* [Material provided]:
▬▬▬

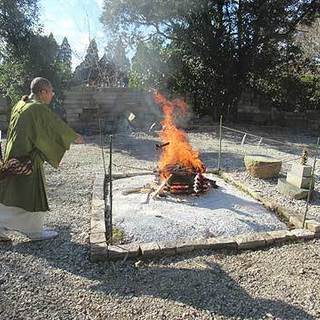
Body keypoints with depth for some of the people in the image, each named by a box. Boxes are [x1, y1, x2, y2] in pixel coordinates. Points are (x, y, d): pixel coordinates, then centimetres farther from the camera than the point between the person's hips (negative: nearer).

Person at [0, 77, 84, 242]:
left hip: (14, 157, 9)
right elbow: (57, 125, -10)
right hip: (29, 159, -9)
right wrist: (75, 137, 5)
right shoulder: (39, 109, -18)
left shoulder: (20, 105, 9)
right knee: (33, 194, 6)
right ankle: (35, 230, 21)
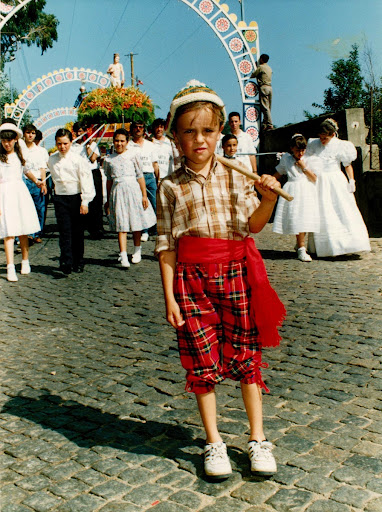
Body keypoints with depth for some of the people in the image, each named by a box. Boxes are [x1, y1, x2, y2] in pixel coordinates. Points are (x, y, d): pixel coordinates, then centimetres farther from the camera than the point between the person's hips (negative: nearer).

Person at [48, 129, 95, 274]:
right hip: (60, 199, 2)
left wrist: (84, 202, -12)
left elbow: (85, 180, -8)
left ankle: (78, 262, 16)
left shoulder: (78, 160, -6)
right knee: (64, 231, -8)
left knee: (77, 232, 5)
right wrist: (58, 190, 14)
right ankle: (66, 262, -14)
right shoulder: (52, 160, 6)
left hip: (76, 198, -2)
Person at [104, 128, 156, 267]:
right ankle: (123, 256, -10)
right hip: (117, 191, 1)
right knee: (121, 225, -5)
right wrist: (108, 200, 19)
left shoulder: (133, 154, 3)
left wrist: (144, 195, -2)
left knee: (136, 221, 6)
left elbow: (140, 176, 2)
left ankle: (137, 251, 24)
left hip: (133, 189, -1)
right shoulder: (109, 159, 10)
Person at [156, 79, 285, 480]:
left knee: (246, 356, 7)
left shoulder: (235, 176, 5)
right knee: (203, 364, 6)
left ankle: (257, 440, 22)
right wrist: (169, 296, -4)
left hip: (237, 273, 1)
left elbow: (253, 224, 0)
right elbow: (166, 246, 0)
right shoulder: (171, 187, 1)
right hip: (192, 279, -1)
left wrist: (269, 198, -19)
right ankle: (214, 444, 23)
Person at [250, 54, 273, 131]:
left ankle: (270, 125, -15)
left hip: (263, 87, -8)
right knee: (268, 107, 8)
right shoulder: (269, 68, 18)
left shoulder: (260, 67, -5)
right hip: (270, 87, 8)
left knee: (265, 107, -9)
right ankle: (265, 124, 9)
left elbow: (253, 75, -2)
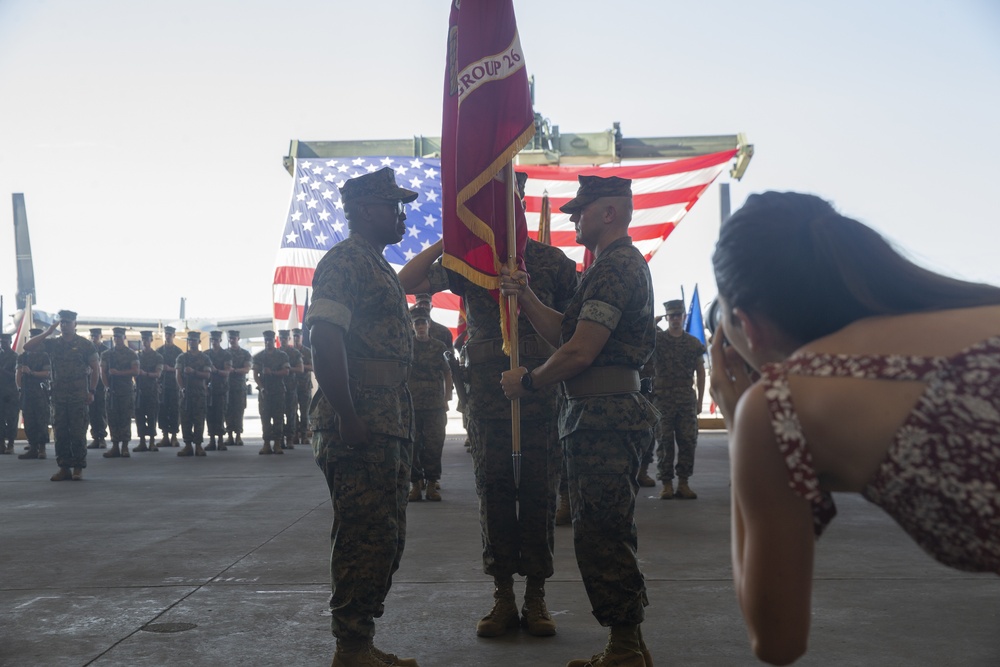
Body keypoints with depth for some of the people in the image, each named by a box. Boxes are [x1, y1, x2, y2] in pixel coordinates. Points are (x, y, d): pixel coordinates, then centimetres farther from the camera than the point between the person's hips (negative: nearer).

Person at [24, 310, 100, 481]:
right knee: (60, 432, 4)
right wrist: (47, 332, -5)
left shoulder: (85, 344, 0)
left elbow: (95, 368, 1)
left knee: (78, 433, -3)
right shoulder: (52, 344, 10)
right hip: (58, 395, 4)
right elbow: (27, 347, 1)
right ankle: (64, 467, 11)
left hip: (79, 395, -4)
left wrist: (92, 391, -6)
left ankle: (78, 468, 3)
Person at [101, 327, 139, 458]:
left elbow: (136, 371, -6)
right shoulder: (106, 354, 11)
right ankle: (115, 446, 6)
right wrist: (108, 386, -5)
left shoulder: (131, 354, 4)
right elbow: (102, 372, 7)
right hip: (112, 391, 2)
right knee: (112, 419, 1)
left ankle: (125, 447, 1)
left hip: (127, 392, -2)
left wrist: (118, 373, -13)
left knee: (125, 419, -3)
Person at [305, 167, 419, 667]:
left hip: (389, 428, 11)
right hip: (359, 430, -11)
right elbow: (324, 338, -21)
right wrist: (347, 417, -25)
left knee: (386, 537, 14)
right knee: (364, 538, -5)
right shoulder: (345, 261, -11)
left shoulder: (378, 265, 20)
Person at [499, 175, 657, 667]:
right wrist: (525, 299, 10)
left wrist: (528, 381, -6)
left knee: (601, 537, -6)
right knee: (607, 536, 16)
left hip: (604, 418, -12)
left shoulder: (616, 265, -14)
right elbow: (565, 334, 18)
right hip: (603, 417, 12)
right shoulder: (618, 264, 22)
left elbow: (579, 352, -20)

▬▬▬

* [Exercise]:
The task requires the full listing to be given again verbatim, without its pictures.

* [Task response]:
Body keypoints with depth for some of the people in the image, each named by a box. Boxes are [x1, y1, x2, y2] in pixel coordinates. Points are (x, y, d): pixel coordinates, then centimetres farther from the camera than the point between the person's hips (negative: nearer).

Person at [0, 77, 84, 242]:
left hip: (14, 157, 9)
right elbow: (57, 125, -10)
right hip: (29, 159, -9)
right wrist: (75, 137, 5)
right shoulder: (39, 109, -18)
left shoulder: (20, 105, 9)
right knee: (33, 194, 6)
right ankle: (35, 230, 21)
Body keypoints with depth for some of the people in the image, each named by a box. Boxes are [x1, y1, x2, y2] in pixel coordinates. Points are (x, y, d): pixel coordinates, then centimetres farther from the camera than the point between the person's hips (negative: nearer).

Person at [48, 129, 95, 274]:
right hip: (60, 199, 2)
left wrist: (84, 202, -12)
left elbow: (85, 180, -8)
left ankle: (78, 262, 16)
left shoulder: (78, 160, -6)
right knee: (64, 231, -8)
left knee: (77, 232, 5)
right wrist: (58, 190, 14)
right ankle: (66, 262, -14)
right shoulder: (52, 160, 6)
left hip: (76, 198, -2)
Person at [104, 128, 156, 267]:
right ankle: (123, 256, -10)
right hip: (117, 191, 1)
right knee: (121, 225, -5)
right wrist: (108, 200, 19)
left shoulder: (133, 154, 3)
left wrist: (144, 195, -2)
left knee: (136, 221, 6)
left elbow: (140, 176, 2)
left ankle: (137, 251, 24)
left hip: (133, 189, -1)
right shoulder: (109, 159, 10)
Person at [156, 79, 285, 480]:
left knee: (246, 356, 7)
left shoulder: (235, 176, 5)
right knee: (203, 364, 6)
left ankle: (257, 440, 22)
right wrist: (169, 296, -4)
left hip: (237, 273, 1)
left elbow: (253, 224, 0)
right elbow: (166, 246, 0)
right shoulder: (171, 187, 1)
right hip: (192, 279, -1)
left wrist: (269, 198, -19)
right ankle: (214, 444, 23)
Person at [250, 54, 273, 131]:
left ankle: (270, 125, -15)
left hip: (263, 87, -8)
right knee: (268, 107, 8)
right shoulder: (269, 68, 18)
left shoulder: (260, 67, -5)
right hip: (270, 87, 8)
left knee: (265, 107, -9)
right ankle: (265, 124, 9)
left elbow: (253, 75, -2)
Body keypoints with depth for some of the people in the image, each named by a box. Boxes are [x1, y1, x2, y2] in pixel coordinates. Points are (x, y, d): pixel coordinates, then centimetres farther from the camera than the point between the person's hips (negative: nearer).

Person at [24, 310, 100, 481]:
right knee: (60, 432, 4)
right wrist: (47, 332, -5)
left shoulder: (85, 344, 0)
left elbow: (95, 368, 1)
left knee: (78, 433, -3)
right shoulder: (52, 344, 10)
right hip: (58, 395, 4)
right elbow: (27, 347, 1)
right ankle: (64, 467, 11)
left hip: (79, 395, -4)
left wrist: (92, 391, -6)
left ankle: (78, 468, 3)
Person at [101, 327, 139, 458]:
left elbow: (136, 371, -6)
right shoulder: (106, 354, 11)
right ankle: (115, 446, 6)
right wrist: (108, 386, -5)
left shoulder: (131, 354, 4)
right elbow: (102, 372, 7)
right hip: (112, 391, 2)
right knee: (112, 419, 1)
left ankle: (125, 447, 1)
left hip: (127, 392, -2)
left wrist: (118, 373, -13)
left knee: (125, 419, -3)
Person at [305, 167, 419, 667]:
left hip: (389, 428, 11)
right hip: (359, 430, -11)
right elbow: (324, 338, -21)
right wrist: (347, 417, -25)
left knee: (386, 537, 14)
right knee: (364, 538, -5)
right shoulder: (345, 261, -11)
left shoulder: (378, 265, 20)
Person at [499, 175, 657, 667]:
right wrist: (525, 299, 10)
left wrist: (528, 381, -6)
left knee: (601, 537, -6)
right knee: (607, 536, 16)
left hip: (604, 418, -12)
left shoulder: (616, 265, -14)
right elbow: (565, 334, 18)
right hip: (603, 417, 12)
right shoulder: (618, 264, 22)
left elbow: (579, 352, -20)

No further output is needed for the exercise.